* Stored records *
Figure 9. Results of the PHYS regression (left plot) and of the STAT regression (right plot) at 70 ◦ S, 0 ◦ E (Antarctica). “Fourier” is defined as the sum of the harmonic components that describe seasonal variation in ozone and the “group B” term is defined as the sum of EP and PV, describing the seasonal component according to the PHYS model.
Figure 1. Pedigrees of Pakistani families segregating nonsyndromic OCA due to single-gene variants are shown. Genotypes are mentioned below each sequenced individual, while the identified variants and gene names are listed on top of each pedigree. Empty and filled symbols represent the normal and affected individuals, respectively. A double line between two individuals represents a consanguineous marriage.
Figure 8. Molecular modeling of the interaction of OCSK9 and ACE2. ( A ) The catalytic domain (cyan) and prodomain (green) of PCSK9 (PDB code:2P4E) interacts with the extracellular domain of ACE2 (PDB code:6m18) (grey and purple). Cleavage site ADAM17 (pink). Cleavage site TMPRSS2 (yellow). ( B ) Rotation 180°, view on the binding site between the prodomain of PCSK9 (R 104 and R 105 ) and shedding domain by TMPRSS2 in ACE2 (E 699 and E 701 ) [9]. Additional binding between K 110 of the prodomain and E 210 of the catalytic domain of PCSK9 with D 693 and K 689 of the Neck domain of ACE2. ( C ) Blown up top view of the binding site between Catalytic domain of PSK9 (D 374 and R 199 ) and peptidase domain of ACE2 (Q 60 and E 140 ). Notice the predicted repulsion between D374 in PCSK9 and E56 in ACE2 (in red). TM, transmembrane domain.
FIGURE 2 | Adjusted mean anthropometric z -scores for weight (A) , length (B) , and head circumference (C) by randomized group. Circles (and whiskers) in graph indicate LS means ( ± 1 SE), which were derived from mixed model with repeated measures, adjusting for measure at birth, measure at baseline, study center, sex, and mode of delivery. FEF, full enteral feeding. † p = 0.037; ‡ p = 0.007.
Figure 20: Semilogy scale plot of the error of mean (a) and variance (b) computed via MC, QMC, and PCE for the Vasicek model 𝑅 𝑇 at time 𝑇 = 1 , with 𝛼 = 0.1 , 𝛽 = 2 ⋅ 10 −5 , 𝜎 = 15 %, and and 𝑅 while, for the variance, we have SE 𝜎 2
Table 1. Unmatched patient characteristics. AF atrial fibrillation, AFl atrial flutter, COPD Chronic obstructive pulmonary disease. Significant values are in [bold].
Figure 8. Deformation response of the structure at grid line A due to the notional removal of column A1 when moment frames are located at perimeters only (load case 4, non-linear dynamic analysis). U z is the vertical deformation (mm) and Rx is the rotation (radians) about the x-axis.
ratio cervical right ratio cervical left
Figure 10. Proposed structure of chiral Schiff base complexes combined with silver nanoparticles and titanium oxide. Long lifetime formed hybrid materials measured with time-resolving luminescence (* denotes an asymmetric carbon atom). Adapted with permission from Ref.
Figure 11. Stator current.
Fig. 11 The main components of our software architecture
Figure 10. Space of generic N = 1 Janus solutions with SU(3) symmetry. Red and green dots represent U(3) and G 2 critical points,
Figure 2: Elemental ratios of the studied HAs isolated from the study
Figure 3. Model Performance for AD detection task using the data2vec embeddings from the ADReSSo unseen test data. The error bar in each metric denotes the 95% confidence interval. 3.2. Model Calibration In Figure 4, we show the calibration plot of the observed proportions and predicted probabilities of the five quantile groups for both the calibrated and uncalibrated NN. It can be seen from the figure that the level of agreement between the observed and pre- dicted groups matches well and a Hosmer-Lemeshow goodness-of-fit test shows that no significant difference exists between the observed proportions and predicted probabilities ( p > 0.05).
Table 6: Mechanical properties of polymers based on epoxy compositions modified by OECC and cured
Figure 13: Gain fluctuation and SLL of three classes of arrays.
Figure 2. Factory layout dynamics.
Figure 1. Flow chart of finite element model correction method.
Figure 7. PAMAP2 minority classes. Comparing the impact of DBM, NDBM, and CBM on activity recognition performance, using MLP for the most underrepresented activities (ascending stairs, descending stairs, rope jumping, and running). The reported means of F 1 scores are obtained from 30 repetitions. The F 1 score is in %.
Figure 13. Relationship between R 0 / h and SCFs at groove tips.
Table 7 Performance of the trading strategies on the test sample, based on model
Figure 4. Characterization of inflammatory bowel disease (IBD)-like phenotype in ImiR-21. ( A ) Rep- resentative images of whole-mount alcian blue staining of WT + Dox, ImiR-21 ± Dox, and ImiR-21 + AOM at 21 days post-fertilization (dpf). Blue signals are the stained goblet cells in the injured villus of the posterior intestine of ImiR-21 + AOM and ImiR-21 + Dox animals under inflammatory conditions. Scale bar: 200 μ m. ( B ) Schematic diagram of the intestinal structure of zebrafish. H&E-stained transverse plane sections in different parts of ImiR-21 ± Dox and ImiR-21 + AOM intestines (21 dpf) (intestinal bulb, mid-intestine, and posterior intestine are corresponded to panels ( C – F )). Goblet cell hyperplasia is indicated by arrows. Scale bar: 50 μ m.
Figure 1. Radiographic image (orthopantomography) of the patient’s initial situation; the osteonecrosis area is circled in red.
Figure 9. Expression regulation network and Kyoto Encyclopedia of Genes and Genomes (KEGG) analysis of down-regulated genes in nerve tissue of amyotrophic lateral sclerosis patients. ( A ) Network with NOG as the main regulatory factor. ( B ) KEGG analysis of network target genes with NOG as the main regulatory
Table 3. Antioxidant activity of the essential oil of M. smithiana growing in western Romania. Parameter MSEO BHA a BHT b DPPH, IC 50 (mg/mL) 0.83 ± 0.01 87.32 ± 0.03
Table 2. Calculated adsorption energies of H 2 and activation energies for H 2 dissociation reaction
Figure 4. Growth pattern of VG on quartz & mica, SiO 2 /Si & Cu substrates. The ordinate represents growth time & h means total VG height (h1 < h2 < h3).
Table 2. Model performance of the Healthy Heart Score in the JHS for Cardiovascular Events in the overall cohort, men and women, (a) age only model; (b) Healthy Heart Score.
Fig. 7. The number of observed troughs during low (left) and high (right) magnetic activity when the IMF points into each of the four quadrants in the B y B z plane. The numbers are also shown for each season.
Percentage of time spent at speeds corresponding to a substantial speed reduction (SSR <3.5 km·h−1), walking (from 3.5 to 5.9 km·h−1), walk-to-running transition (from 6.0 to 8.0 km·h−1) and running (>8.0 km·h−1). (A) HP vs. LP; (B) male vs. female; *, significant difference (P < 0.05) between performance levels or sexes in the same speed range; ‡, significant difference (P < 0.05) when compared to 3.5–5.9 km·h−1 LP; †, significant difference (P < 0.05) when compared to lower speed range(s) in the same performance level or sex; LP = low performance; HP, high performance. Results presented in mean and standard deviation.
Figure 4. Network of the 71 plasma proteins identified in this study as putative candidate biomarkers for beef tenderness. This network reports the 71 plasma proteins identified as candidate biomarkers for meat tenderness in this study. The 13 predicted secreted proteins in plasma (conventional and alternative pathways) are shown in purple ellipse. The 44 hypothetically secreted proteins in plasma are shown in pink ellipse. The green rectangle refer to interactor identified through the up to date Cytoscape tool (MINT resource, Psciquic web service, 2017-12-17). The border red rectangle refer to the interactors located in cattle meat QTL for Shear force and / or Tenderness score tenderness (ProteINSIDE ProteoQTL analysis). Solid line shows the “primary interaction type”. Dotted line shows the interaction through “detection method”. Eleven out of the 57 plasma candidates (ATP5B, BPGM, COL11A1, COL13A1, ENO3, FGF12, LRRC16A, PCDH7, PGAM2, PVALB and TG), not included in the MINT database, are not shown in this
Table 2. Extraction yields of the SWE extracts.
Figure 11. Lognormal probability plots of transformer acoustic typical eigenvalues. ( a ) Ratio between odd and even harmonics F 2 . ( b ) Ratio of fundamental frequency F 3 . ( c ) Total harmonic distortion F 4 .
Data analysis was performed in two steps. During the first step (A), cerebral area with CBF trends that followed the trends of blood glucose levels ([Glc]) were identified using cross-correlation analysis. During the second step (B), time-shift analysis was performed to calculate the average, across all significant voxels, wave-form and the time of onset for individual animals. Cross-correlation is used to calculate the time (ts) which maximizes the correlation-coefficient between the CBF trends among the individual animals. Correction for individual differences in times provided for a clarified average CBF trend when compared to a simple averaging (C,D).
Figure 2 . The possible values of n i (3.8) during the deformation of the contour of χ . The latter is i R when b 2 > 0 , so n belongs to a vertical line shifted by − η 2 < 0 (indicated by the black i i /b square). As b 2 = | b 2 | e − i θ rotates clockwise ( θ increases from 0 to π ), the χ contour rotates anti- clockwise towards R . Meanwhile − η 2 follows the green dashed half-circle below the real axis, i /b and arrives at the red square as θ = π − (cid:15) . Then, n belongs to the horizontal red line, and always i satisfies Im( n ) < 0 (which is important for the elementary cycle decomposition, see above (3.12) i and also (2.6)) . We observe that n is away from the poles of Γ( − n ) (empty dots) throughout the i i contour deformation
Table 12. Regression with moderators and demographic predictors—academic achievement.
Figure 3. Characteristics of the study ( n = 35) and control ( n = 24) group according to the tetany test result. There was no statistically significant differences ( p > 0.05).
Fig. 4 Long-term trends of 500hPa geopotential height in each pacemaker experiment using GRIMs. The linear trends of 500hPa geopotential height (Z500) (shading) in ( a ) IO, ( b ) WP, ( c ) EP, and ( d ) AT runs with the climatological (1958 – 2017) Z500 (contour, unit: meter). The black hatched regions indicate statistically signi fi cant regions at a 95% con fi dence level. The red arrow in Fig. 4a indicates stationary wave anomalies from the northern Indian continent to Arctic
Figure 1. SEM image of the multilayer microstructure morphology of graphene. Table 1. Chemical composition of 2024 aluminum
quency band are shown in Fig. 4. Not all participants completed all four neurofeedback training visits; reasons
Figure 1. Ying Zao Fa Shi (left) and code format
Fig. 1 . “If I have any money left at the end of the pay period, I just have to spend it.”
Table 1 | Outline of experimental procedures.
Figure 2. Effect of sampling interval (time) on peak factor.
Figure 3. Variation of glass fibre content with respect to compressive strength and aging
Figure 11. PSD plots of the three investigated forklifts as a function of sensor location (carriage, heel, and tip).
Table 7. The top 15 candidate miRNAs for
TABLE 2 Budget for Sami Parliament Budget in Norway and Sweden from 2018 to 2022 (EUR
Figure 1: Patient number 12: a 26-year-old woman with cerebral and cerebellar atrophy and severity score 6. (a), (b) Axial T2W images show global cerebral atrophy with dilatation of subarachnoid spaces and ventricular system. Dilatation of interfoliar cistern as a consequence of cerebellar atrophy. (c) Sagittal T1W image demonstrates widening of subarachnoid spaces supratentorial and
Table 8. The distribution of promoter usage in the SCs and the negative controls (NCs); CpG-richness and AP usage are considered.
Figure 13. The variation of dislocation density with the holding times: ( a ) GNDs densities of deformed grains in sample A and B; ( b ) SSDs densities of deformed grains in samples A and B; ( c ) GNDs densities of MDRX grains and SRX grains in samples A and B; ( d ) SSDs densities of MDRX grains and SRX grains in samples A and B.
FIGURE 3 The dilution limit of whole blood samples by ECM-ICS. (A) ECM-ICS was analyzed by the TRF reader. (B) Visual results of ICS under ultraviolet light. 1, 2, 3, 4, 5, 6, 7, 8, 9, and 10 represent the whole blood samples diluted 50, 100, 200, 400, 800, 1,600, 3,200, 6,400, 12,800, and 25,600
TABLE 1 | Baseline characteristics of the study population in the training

* PROBLEM *
Among the records, find each line where the word "below" occurs, and copy it.

* EXERCISE OUTPUT *
Figure 1. Pedigrees of Pakistani families segregating nonsyndromic OCA due to single-gene variants are shown. Genotypes are mentioned below each sequenced individual, while the identified variants and gene names are listed on top of each pedigree. Empty and filled symbols represent the normal and affected individuals, respectively. A double line between two individuals represents a consanguineous marriage.
Figure 2 . The possible values of n i (3.8) during the deformation of the contour of χ . The latter is i R when b 2 > 0 , so n belongs to a vertical line shifted by − η 2 < 0 (indicated by the black i i /b square). As b 2 = | b 2 | e − i θ rotates clockwise ( θ increases from 0 to π ), the χ contour rotates anti- clockwise towards R . Meanwhile − η 2 follows the green dashed half-circle below the real axis, i /b and arrives at the red square as θ = π − (cid:15) . Then, n belongs to the horizontal red line, and always i satisfies Im( n ) < 0 (which is important for the elementary cycle decomposition, see above (3.12) i and also (2.6)) . We observe that n is away from the poles of Γ( − n ) (empty dots) throughout the i i contour deformation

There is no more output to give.